The three pillars are necessary but not sufficient. What makes a system genuinely observable is the cardinality of the data the team can query against: how many dimensions can be used to slice the behavior, and how cheaply can new dimensions be added when the team needs them?
What Observability Actually Buys¶
A few specific capabilities:
- Fast root cause. When something is broken, the team can find out what, where, and why without a heroic debugging effort.
- Confidence in change. A change deployed to a well-observed system is a change the team can verify worked. A change deployed to an unobservable system is a change the team has to wait for support tickets to validate.
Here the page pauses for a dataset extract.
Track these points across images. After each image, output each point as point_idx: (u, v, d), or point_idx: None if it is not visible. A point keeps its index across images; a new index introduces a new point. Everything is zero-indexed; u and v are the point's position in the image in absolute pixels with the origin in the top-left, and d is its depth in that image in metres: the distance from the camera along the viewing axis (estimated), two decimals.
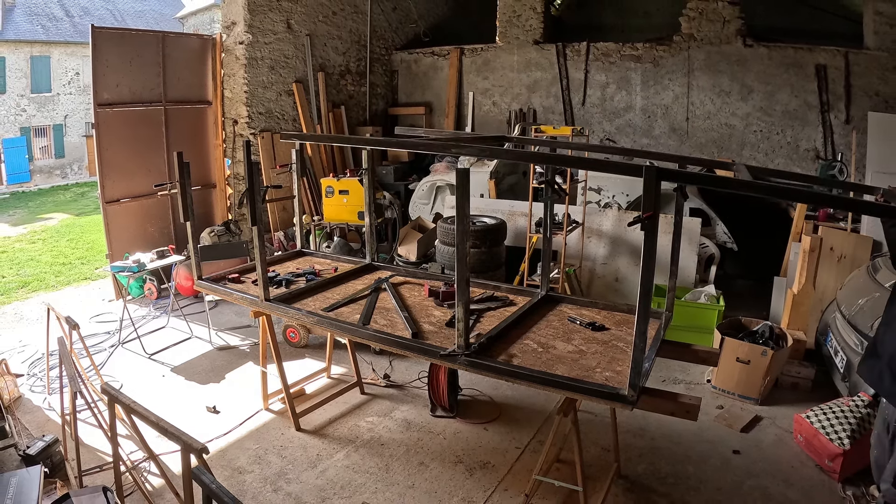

- Capacity planning grounded in reality. What the system is actually doing, rather than what the team thinks it is doing, is the basis for sensible scaling decisions.
- Postmortems that produce learning. An incident investigation in an observable system can reconstruct what happened with evidence. An incident in an unobservable system produces speculation and competing theories.
- Faster onboarding. A new engineer can read dashboards, query logs, and trace requests to build a model of the system. Without those, the only model they have access to is the one in someone else's head.
Common Anti-Patterns¶
- Alert fatigue. So many alerts that the team learns to ignore them. The cost is paid when a real alert arrives and is missed in the noise.
- Dashboards as decoration. Many dashboards, none of them consulted in actual incidents. The team can tell the difference by asking when each dashboard was last looked at.
- Logs without structure. Free-form log lines that have to be parsed by hand to extract useful information. Investment in structured logging pays for itself the first incident.
- Vanity metrics. Metrics chosen because they go up and to the right, not because they describe anything the team cares about. The fix is to track what the team would actually change behavior based on.
- Observability as someone else's job. Engineers ship code and assume "operations will instrument it." The instrumentation lives in the same codebase as the code that needs it, written by the same people. Anything else is the handoff trap.
- Monitoring instead of observability. Comprehensive dashboards for known problems, no ability to investigate unknown ones. Easy to mistake one for the other until the day you need the second.
What This Looks Like in Practice¶
- Instrument as part of writing the feature. Logs, metrics, and traces are added in the same PR as the code they describe. Adding them later is much harder and much rarer.
- Define service-level objectives (SLOs) before alerts. What is the system supposed to do, in user-visible terms? Alerts should fire when those objectives are at risk, not when arbitrary internal thresholds are crossed.2
- Treat noisy alerts as a quality bug. An alert that pages on-call without being actionable is a defect in the alerting system. Investigate and fix, the same as any other defect.
- Make production data queryable. A team that has to file a ticket to investigate a production issue does not have observability; it has a process for getting at observability when someone approves.
- Review the observability story in design. Asking "how would we know if this was broken?" early in design produces systems that are observable by construction.
Key principle
Mature systems are continuously observed. You cannot operate, debug, scale, or improve a system you cannot see. Observability is the precondition for treating production as a place to learn rather than a place to fear.
See also: Incident Response, Continuous Improvement, Deployment Strategies, Fix Forward, Quality Is Designed In.
-
Charity Majors, Liz Fong-Jones, and George Miranda, Observability Engineering (O'Reilly, 2022). The modern reference text on what observability actually means as distinct from monitoring, with a focus on the role of high-cardinality data and the ability to investigate unknown failure modes. The book's foundational claim, that observability is about asking new questions rather than pre-defining old ones, has become the dominant articulation of the discipline. ↩
-
Betsy Beyer, Chris Jones, Jennifer Petoff, and Niall Richard Murphy (eds.), Site Reliability Engineering: How Google Runs Production Systems (O'Reilly, 2016). The canonical articulation of service-level objectives, error budgets, and the discipline of alerting on what users see rather than on what the system internally measures. ↩